Posted October 19th, 2009

Optical Illusion, or is it?

Beau Lotto understands the difference between what we really see and what’s an illusion. But do you?

According to Lotto, the visual world we see around is isn’t entirely reality. In–fact: you are only able to make sense of the world you see, these words you’re reading right now, because your mind has been trained to recognize the shapes and colors and hues in a convenient way.

What you’re looking at right now may not entirely be reality, but for functionality – and your sanity – your mind has accepted the reality you see.

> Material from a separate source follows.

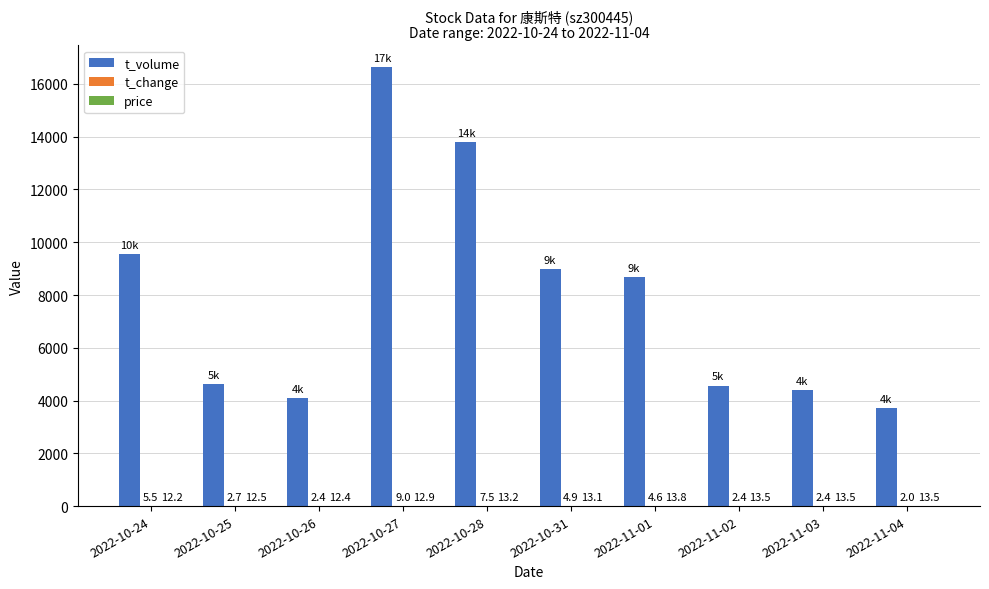

Are the bars horizontal?

No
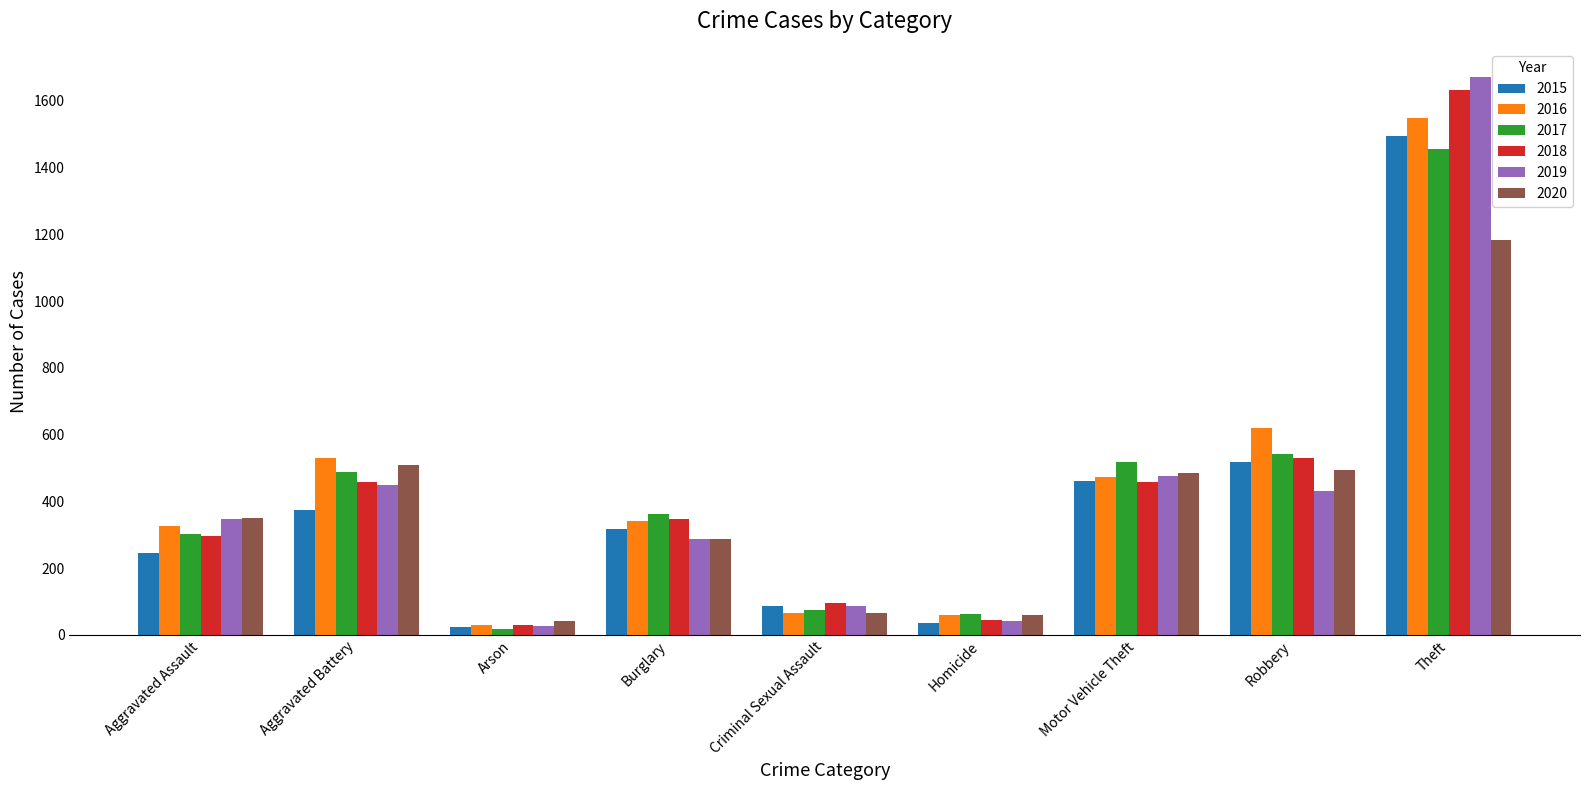

List the series in order of their peak value, highest first.

2019, 2018, 2016, 2015, 2017, 2020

Let me try to be a bit more clear with an example. Read the following statement out loud:

Wh  t   a  e   you   rea  ing?

If you read that last line as –What are you reading?– then congratulations: you are normal. But more than that: why did you assume that the statement was what you thought it was? It’s because your mind has been trained, for convenience, to place the letter “d” between the a and i of the last word. Nothing said there had to be a letter there, however.

When we look at the world around us we are overwhelmed by empty sentences, shapes that can be seen from literally millions of different perspectives, colors that can be misleading (based on their surroundings and anything between us and the colors.

As a creative thinker you must accept the fact that what you see is not certain.

As a challenge for this week: try to find one thing you regularly look at, be it a stop light or computer screen or familiar face, and try to see it from a different perspective. Ask yourself: “Is what I see what is really there?”